### PAGE EXCERPT
--------------------------------------------------

“I don’t know of any economist who doesn’t believe that better functioning capital markets in which assets can be traded are a good idea.”
- Lawrence Summers
There are Markets, and then there are markets. I am less sure that Larry Summers understands the differences between the two. ...
Summers is part of a group whose ideology is that Markets are a solution to many of our economic woes. I don’t necessarily disagree with this, except on the definition of what a market is. Indeed, what many economists and free market zealots call “Markets” are somewhat misleading. A place where people come together to buy and sell goods is a small “m” market — a bazaar or flea market — and may not be ideal for what some people expect from capital “M” Markets. Consider purposes of price discovery, information transmission, transaction efficiencies that are less than ideal in markets where the goods are non-uniform, information is expensive or time consuming to obtain, where transactions are infrequent, and where expertise is rare. (I’ve made many of the same point regarding prediction markets, also).
And that pretty much describes the RMBS and CDO markets. Its is one of the primary reasons why there was no exit when toxic securitized paper needed to be dumped.

--------------------------------------------------

### SUPPLIED MATERIAL
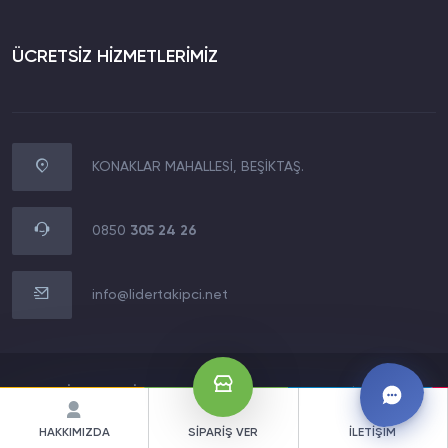
ÜCRETSİZ HİZMETLERİMİZ
KONAKLAR MAHALLESİ, BEŞİKTAŞ.
WhatsApp İletişim
0850 305 24 26
0850
305 24 26
Müşteri Destek Hattı
0850 305 24 26
info@lidertakipci.net
E-Posta Destek Hattı
info@lidertakipci.net
2020 LİDERMEDİA TECHNOLOGY LTD.Tüm Hakları Saklıdır.
HAKKIMIZDA
SİPARİŞ VER
İLETİŞİM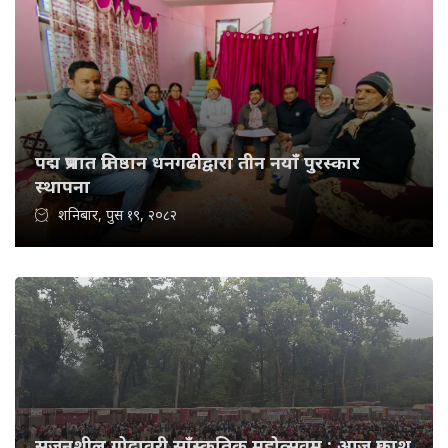
पद्म प्रभात प्रतिष्ठान धनगढीद्वारा तीन नयाँ पुरस्कार
स्थापना
शनिबार, पुस १९, २०८२
सृजनशील गोदावरी साँस्कृतिक महोत्सवम : आज प्रकाश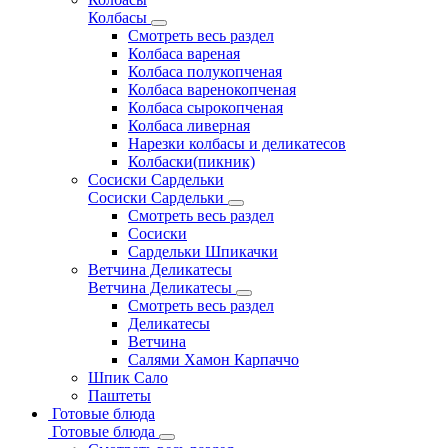
Колбасы
Смотреть весь раздел
Колбаса вареная
Колбаса полукопченая
Колбаса варенокопченая
Колбаса сырокопченая
Колбаса ливерная
Нарезки колбасы и деликатесов
Колбаски(пикник)
Сосиски Сардельки
Сосиски Сардельки
Смотреть весь раздел
Сосиски
Сардельки Шпикачки
Ветчина Деликатесы
Ветчина Деликатесы
Смотреть весь раздел
Деликатесы
Ветчина
Салями Хамон Карпаччо
Шпик Сало
Паштеты
Готовые блюда
Готовые блюда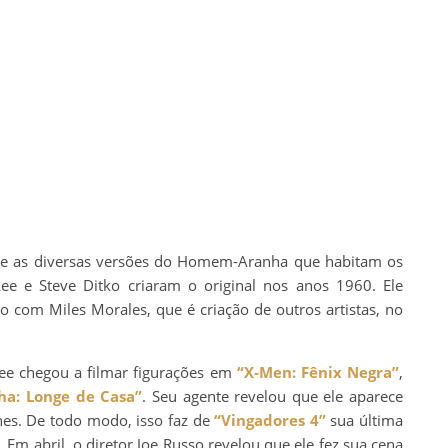
e as diversas versões do Homem-Aranha que habitam os
e e Steve Ditko criaram o original nos anos 1960. Ele
do com Miles Morales, que é criação de outros artistas, no
ee chegou a filmar figurações em
“X-Men: Fênix Negra”
,
a: Longe de Casa”
. Seu agente revelou que ele aparece
hes. De todo modo, isso faz de
“Vingadores 4”
sua última
Em abril, o diretor Joe Russo revelou que ele fez sua cena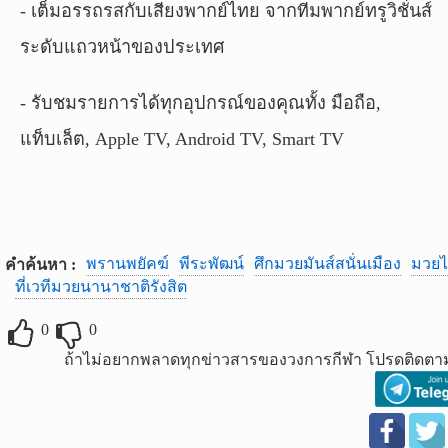
- เต็มอรรถรสกับเสียงพากย์ไทย จากทีมพากย์ทรูวิชั่นส์
ระดับแถวหน้าของประเทศ
- รับชมรายการได้ทุกอุปกรณ์ของคุณทั้ง มือถือ,
แท็บเล็ต, Apple TV, Android TV, Smart TV
พรานพยัคฆ์
พีระพัฒน์
ศึกมวยมันส์สนั่นเมือง
มวย
คำค้นหา :
ที่เวทีมวยนานาชาติรังสิต
0
0
ถ้าไม่อยากพลาดทุกข่าวสารของวงการกีฬา โปรดติดตาม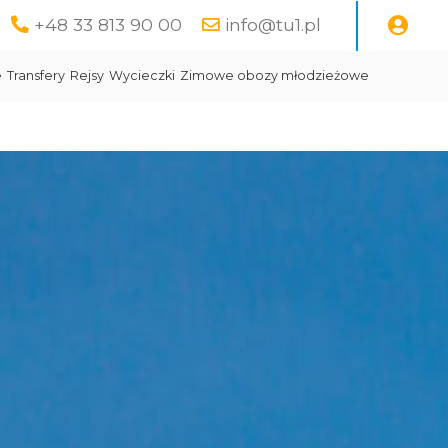
+48 33 813 90 00
info@tu1.pl
e
Transfery
Rejsy
Wycieczki
Zimowe obozy młodzieżowe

--------------------------------------------------

### YOUR TASKS
a) List the market conditions the markets passage names as making price discovery, information transmission and transaction efficiencies less than ideal.
b) Answer these questions from the markets passage:
(i) To whom is the opening quotation attributed?
(ii) What two examples does it give of a small "m" market?
(iii) Which markets does it say the description of less-than-ideal markets fits?
Please answer using only the markets passage.

### OUTPUTS IN ORDER
a)
- The goods are non-uniform
- Information is expensive or time consuming to obtain
- Transactions are infrequent
- Expertise is rare

b)
(i) Lawrence Summers
(ii) A bazaar and a flea market
(iii) The RMBS and CDO markets